MEXICO - Report 20 Aug 2018 by Mauricio González and Esteban Manteca

Analysts have been concerned for some time about the direction of public finance in Mexico, but such considerations have been largely overshadowed by the headline-grabbing 2018 presidential campaign and its results, including the presidential transition process, the uncertainty surrounding Nafta and Trump’s recurring efforts to engage in trade wars, and the direction of monetary and interest rate policies at home and abroad.

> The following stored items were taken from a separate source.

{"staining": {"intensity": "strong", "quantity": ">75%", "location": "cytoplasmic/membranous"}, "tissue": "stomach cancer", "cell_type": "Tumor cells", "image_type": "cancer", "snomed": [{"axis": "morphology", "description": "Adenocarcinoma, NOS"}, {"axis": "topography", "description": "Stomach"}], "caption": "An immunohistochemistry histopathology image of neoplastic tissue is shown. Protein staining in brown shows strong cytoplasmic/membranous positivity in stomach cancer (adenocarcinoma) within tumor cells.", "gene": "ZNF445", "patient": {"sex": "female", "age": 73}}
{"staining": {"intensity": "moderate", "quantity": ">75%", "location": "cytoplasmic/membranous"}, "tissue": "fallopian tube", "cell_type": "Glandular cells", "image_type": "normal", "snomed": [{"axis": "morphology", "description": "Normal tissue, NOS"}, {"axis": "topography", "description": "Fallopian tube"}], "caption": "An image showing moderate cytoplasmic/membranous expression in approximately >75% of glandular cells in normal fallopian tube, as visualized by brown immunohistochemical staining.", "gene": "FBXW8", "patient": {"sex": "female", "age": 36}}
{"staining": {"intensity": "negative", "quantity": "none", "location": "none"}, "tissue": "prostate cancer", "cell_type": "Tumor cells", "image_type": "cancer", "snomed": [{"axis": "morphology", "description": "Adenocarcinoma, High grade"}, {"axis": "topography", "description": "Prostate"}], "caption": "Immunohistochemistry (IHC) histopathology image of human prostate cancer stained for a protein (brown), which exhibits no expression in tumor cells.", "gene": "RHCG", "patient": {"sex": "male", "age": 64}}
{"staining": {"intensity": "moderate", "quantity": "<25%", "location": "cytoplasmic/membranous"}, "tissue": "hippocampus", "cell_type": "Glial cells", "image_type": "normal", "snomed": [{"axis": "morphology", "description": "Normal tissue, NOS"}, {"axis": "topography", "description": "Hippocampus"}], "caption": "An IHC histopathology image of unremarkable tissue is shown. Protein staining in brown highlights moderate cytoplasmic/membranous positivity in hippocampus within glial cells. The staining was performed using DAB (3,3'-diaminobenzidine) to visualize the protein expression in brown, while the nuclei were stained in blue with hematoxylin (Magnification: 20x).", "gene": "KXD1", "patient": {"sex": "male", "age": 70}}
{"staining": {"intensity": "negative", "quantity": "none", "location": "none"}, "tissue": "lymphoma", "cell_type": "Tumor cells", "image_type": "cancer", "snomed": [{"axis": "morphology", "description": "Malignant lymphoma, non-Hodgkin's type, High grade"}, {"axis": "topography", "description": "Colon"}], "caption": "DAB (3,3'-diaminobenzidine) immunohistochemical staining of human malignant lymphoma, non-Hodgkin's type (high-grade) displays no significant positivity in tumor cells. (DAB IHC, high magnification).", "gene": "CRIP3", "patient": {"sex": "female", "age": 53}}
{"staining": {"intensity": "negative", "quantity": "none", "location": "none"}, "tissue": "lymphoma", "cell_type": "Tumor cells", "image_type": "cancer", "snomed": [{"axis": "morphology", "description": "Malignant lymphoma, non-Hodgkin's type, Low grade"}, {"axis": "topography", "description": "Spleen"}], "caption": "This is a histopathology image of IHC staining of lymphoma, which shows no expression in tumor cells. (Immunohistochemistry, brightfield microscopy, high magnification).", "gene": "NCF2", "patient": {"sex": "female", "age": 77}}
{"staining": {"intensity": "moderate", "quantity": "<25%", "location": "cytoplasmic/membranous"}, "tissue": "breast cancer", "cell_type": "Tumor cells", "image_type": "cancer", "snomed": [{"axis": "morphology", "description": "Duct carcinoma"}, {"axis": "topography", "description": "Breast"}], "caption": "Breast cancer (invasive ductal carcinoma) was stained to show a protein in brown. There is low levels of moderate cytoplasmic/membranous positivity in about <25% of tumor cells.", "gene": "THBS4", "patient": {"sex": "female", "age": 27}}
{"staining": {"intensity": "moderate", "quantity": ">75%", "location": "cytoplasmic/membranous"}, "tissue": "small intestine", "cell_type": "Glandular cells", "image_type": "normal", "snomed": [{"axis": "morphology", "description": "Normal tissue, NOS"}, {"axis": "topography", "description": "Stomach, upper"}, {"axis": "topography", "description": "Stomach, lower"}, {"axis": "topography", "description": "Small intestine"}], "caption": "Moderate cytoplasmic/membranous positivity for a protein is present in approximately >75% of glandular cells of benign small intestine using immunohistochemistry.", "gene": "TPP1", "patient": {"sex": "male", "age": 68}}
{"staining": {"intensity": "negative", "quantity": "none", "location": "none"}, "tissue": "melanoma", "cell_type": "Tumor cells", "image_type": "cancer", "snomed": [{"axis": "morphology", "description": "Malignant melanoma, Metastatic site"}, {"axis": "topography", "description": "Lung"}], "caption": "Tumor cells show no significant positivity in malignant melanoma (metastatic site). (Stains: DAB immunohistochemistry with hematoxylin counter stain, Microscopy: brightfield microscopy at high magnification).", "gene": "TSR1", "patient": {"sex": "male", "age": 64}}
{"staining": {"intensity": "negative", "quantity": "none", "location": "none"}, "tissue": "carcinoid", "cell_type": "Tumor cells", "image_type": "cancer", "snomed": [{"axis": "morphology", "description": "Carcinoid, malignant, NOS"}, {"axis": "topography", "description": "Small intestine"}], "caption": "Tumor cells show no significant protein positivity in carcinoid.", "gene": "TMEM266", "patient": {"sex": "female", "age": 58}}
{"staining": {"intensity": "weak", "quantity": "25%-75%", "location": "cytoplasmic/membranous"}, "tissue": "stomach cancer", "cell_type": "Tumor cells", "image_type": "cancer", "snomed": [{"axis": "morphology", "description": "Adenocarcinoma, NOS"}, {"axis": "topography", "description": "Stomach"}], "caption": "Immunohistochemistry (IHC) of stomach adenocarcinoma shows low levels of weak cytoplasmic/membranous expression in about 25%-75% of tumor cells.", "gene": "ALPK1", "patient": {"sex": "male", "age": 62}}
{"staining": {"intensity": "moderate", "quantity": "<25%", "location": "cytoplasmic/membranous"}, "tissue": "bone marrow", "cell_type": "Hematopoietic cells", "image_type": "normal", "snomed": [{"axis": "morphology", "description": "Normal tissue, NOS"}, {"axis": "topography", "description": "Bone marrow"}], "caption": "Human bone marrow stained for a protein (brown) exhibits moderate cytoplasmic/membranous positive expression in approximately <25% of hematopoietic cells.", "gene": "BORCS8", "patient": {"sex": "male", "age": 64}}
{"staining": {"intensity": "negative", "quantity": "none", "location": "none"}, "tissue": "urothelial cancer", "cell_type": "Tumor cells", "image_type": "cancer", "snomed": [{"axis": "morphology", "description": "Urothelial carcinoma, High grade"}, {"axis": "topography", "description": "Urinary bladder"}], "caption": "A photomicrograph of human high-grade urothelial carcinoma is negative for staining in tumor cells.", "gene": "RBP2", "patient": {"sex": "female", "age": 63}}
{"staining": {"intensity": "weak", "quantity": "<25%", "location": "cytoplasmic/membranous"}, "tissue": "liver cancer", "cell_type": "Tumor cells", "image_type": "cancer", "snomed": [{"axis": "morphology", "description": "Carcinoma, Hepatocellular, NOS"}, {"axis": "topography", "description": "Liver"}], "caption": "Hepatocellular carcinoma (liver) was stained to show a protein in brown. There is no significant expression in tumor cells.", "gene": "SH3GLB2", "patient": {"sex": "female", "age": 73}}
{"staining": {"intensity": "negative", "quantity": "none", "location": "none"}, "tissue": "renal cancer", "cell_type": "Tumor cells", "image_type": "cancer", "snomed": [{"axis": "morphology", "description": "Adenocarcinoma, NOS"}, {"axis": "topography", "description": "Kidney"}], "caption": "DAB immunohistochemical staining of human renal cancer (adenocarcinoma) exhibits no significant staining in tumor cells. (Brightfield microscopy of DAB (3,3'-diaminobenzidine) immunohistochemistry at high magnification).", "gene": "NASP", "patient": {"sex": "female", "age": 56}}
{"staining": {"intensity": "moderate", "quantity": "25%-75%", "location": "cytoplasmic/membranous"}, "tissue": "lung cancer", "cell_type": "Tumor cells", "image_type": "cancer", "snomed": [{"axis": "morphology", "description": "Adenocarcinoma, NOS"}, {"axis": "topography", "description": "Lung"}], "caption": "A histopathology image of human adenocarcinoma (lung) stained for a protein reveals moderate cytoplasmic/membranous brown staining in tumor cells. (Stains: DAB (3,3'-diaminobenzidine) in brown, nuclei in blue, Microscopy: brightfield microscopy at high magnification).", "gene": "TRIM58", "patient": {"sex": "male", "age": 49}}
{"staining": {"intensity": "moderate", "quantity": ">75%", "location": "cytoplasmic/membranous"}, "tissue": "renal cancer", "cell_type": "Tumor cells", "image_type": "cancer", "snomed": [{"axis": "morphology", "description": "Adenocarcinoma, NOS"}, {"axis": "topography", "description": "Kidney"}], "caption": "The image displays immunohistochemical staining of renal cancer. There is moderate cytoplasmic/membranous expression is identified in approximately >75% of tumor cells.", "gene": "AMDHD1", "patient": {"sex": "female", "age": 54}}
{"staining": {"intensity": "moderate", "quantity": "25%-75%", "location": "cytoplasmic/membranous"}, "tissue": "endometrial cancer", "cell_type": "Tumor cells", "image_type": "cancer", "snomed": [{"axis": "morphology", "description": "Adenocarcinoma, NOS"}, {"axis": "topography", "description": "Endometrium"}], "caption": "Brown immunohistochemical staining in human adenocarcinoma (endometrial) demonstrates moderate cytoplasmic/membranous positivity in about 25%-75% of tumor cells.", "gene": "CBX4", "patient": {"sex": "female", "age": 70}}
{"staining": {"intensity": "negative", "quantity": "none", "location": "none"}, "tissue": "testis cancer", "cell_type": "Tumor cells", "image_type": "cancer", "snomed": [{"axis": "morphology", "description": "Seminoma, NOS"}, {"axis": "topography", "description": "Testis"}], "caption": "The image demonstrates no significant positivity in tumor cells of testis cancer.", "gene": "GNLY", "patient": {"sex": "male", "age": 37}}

But Mexico’s public finance was back in the spotlight recently as results for the second quarter proved to be disappointing. The weakness of the numbers contained in the report are a major component of what the outgoing administration of President Enrique Peña Nieto is leaving his successor. EPN may be leaving office without having sparked the much dreaded end-of-term financial crisis that Mexicans came to expect in the final decades of the 20th century, but it has left scant room for the next administration to assume any significant debt or avoid painful spending cuts

Moreover, the way in which public financial accounts are shaping up for the balance of the year will set the terms for drafting the 2019 federal budget, which in turn will define just how much financial room the incoming administration will enjoy while striving to fund the multiple programs and projects that President-elect Andrés Manuel López Obrador has proposed, whether they be focused on social assistance or investment. It is still too early to tell how much funding those programs will require: their implementation may be rolled out gradually in some areas and it may take time to incorporate all the program beneficiaries the administration is talking about. At the same time, investment projects will take several years to complete. Considerably less certain is just how strong a commitment the new administration brings when it comes to trying to accommodate such projects in the 2019 budget.

The latest deterioration of debt indicators poses a risk to public finance and medium-term stability in a context of international financial volatility, rising interest rates and greater risk perception on the part of some ratings agencies and institutional investors.